2024年3月、日本銀行はマイナス金利政策の解除を決定しました。

それに伴い、各銀行は預金金利の引き上げを行っています。

次々と発表される預金金利引き上げのニュースを見て、預金の預け方の見直しを考えている人も多いのではないでしょうか。

本記事では、預金金利引き上げ後の利息額を試算し、どれくらい利息が増えるのかを具体的に紹介します。

また、後半部分では銀行口座を上手に使いこなす人の特徴を紹介しますので、ぜひ銀行口座の使い方を見直す際の参考にしてみてください。

1. 預金金利の引き上げで利息はどれくらい増える?

マイナス金利政策の解除によって、預金利息にはどれくらいの影響があるのでしょうか。

預金金利の水準は銀行によって異なりますが、普通預金の場合は0.001%から0.02%へと引き上げている銀行が多く見られます。

たとえば普通預金に100万円預けた場合、0.001%の金利だと年間利息は税引前で10円です。

一方、0.02%の場合は200円となり、20倍もの利息を受け取れることとなります。

日本銀行によると「当面、緩和的な金融環境が継続する」とされているものの、今後さらに金利が上がるようなことがあれば、預金利息も上昇することが考えられます。

より銀行口座を有効活用するためには、このタイミングで預金の預け方を見直してみるのもよいかもしれません。

次の章では、銀行口座の上手な活用法について、筆者の経験談を交えながら紹介します。

2. 銀行口座を上手に使いこなす人の特徴(1)目的によってお金を色分けする

筆者は銀行員として多くのお客さまと接してきましたが、中には銀行口座を上手に活用している人もたくさんいらっしゃいました。

# 作業指示
預金金利の記事から、「次々と発表される預金金利引き」の語句で始め、「1. 預金金利の引き上げで利息はどれくらい増える?」の語句までを一字も変えずに書き写すこと。

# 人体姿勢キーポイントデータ

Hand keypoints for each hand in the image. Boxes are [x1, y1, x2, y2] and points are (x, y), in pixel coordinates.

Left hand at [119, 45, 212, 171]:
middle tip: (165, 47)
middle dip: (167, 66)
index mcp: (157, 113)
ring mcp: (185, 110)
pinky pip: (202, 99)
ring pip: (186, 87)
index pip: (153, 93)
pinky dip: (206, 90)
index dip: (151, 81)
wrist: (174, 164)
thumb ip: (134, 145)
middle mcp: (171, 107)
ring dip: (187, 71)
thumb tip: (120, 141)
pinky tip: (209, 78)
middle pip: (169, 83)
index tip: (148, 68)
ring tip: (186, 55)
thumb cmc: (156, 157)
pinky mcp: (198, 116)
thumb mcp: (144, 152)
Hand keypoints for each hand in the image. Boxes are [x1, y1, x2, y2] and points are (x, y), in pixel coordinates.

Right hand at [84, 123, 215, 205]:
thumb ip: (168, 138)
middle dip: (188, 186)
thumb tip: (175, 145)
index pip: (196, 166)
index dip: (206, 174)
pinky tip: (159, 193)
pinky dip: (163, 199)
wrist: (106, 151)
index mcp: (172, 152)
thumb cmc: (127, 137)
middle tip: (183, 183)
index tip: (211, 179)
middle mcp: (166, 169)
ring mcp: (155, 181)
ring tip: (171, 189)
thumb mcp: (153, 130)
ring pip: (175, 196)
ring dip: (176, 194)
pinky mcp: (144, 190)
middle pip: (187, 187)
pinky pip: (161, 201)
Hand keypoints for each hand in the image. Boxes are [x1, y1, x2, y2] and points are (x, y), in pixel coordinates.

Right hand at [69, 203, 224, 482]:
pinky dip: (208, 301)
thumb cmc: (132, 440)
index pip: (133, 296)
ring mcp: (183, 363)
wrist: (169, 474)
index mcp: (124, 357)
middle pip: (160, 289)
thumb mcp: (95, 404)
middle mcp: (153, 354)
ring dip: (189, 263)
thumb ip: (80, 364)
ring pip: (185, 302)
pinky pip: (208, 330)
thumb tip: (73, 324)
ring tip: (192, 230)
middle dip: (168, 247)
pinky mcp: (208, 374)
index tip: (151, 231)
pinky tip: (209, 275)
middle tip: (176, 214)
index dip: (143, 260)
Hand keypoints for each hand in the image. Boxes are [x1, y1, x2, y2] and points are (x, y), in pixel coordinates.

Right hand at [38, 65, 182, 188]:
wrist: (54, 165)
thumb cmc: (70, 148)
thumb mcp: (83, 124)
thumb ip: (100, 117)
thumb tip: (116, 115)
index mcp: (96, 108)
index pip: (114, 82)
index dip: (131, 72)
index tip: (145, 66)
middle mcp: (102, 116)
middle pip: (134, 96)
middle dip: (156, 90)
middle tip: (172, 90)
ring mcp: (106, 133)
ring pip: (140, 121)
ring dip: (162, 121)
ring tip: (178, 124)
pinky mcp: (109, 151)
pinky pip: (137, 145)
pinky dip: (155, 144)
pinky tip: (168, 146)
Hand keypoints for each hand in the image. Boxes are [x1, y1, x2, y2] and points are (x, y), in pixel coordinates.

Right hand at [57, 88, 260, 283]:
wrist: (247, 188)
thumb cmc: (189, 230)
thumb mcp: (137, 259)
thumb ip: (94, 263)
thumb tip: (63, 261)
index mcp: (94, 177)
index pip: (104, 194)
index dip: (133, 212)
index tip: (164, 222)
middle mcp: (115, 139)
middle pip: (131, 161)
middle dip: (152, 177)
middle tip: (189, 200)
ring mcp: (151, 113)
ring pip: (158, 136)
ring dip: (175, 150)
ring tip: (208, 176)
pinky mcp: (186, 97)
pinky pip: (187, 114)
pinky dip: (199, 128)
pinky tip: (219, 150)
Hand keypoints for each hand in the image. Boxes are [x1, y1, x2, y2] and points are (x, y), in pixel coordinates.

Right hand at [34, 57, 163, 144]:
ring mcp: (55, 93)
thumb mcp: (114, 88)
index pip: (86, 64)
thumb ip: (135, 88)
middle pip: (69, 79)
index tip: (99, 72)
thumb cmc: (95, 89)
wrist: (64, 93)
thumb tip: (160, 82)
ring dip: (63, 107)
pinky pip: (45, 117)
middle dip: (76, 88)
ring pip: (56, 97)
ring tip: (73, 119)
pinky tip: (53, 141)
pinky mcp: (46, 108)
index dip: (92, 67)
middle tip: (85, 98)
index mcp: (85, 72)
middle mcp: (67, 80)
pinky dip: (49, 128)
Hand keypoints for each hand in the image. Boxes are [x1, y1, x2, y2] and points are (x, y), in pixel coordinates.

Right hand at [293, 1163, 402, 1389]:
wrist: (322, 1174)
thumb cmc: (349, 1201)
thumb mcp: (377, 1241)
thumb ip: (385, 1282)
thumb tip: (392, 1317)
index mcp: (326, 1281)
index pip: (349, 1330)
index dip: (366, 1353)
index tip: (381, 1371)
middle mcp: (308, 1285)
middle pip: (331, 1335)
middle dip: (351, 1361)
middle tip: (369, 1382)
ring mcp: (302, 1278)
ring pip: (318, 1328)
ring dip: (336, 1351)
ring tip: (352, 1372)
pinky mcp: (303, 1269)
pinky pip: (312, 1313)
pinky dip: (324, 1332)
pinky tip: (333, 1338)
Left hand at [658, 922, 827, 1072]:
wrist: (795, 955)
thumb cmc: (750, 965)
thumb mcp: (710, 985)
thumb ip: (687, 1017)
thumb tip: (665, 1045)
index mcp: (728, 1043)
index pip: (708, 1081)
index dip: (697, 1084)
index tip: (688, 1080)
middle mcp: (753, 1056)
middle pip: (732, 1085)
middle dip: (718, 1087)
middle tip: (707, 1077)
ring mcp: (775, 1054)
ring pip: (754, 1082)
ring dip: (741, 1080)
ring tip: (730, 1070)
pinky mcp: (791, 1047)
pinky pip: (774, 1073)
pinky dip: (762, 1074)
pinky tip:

# 想定解答
次々と発表される預金金利引き上げのニュースを見て、預金の預け方の見直しを考えている人も多いのではないでしょうか。

本記事では、預金金利引き上げ後の利息額を試算し、どれくらい利息が増えるのかを具体的に紹介します。

また、後半部分では銀行口座を上手に使いこなす人の特徴を紹介しますので、ぜひ銀行口座の使い方を見直す際の参考にしてみてください。

1. 預金金利の引き上げで利息はどれくらい増える?